A WREATH laying ceremony is to take place in Worcester to honour the bravery of a local soldier during the opening exchanges of the First World War Battle of the Somme.

It is to be held at the Worcestershire Regiment memorial stone in Gheluvelt Park on Sunday, July 3, one hundred years to the day after Private Thomas Turrall was awarded the Victoria Cross for rescuing a severely wounded officer from the battlefield. Sadly the officer, Lt Jennings, died two hours after Turrall carried him to safety, but not before he had dictated an account of the soldier's actions which led to Pte Turrall receiving the VC.
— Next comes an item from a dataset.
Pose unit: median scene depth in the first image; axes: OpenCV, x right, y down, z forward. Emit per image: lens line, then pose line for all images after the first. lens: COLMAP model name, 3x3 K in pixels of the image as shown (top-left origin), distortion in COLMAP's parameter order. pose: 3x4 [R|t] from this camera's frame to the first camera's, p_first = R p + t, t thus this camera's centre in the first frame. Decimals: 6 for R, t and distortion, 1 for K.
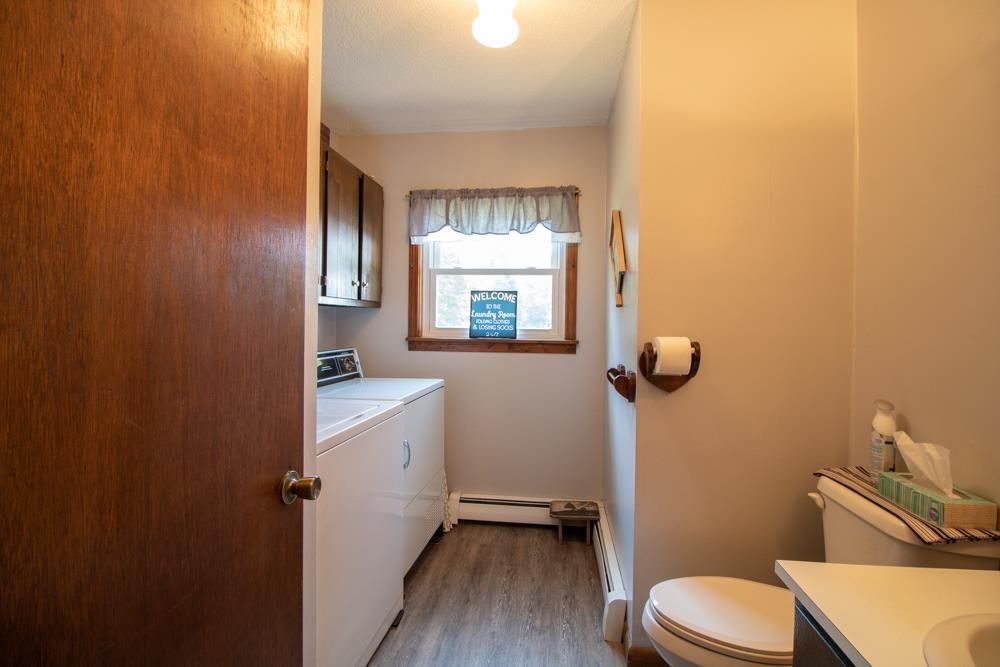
lens RADIAL K [[465.9, 0, 497.1], [0, 465.9, 327.9], [0, 0, 1]] dist [-0.006422, -0.007024]
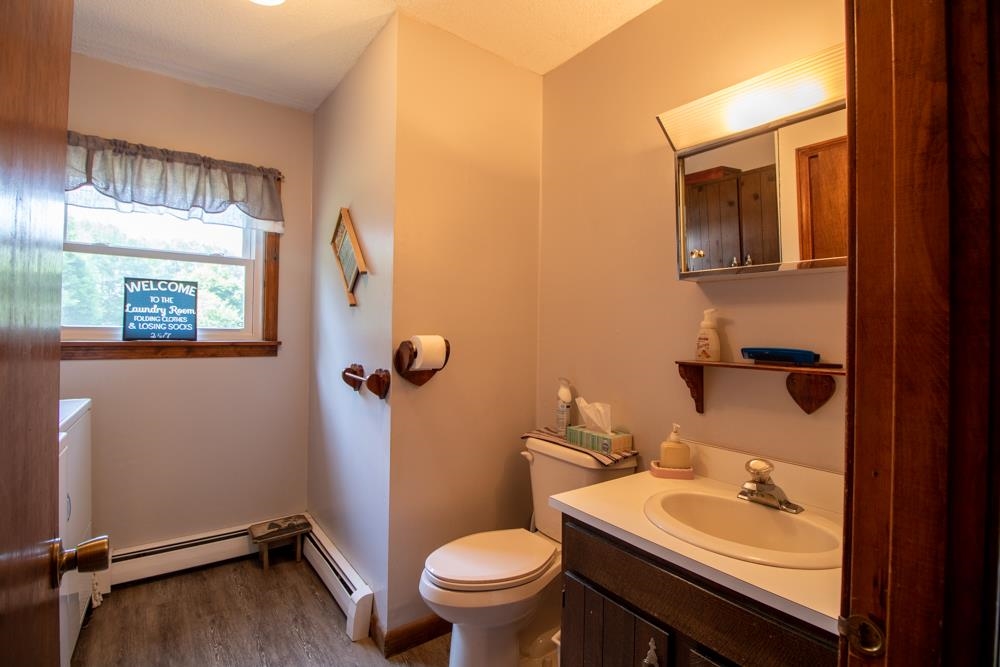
lens RADIAL K [[488.9, 0, 501.2], [0, 488.9, 329.0], [0, 0, 1]] dist [-0.002451, -0.008279]
pose [[0.726003, -0.001285, 0.687691, -0.177892], [-0.000463, 0.999997, 0.002358, 0.000992], [-0.687692, -0.002031, 0.726000, 0.017070]]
The action took place at the strongly fortified village of La Boiselle in France, which was captured by the British in a night attack. However, all the senior officers were killed or wounded and control was difficult. Small parties, one of which was led by Lt Jennings pushed forward through the village, bombing, taking prisoners and picking up stragglers.
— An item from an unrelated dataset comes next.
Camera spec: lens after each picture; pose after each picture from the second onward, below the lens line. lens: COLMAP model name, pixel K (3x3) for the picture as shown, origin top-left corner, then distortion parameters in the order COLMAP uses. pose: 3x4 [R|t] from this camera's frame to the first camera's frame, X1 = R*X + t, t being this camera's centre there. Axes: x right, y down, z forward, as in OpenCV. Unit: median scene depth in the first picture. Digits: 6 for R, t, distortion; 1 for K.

Pte Turrall, one of the Battalion bombers, joined the party as a hidden machine gun opened fire. Turrall flung himself flat, escaping injury, but the rest of the party were killed, except Lt Jennings, whose leg was shattered.

Turrall dragged him to a shell hole, bandaging his leg with one of his puttees, using the halve of his entrenching tool as a splint. The pair were bombed from behind a hedge by a party of Germans, but Turrall shot two of them dead through a gap in the hedge and the others retired. Later in the day the Germans made an unsuccessful counter-attack on the village. By this time the officer had fainted, so Turrall shammed dead successfully, although the Germans prodded him with their bayonets as they passed.

At night he managed to make his way back to the trenches, carrying the wounded officer. Lt Jennings, who was very tall, had his arms round Turrall's neck and the sentry at first was on the point of shooting him for not putting up his hands. Fortunately Turrall was able to explain the situation in time.

Thomas Turrall was aged 30 when he won his VC. He died on February 21, 1964 in Birmingham. His VC is on display at the Regimental Museum in the City Art Gallery, Foregate Street, Worcester.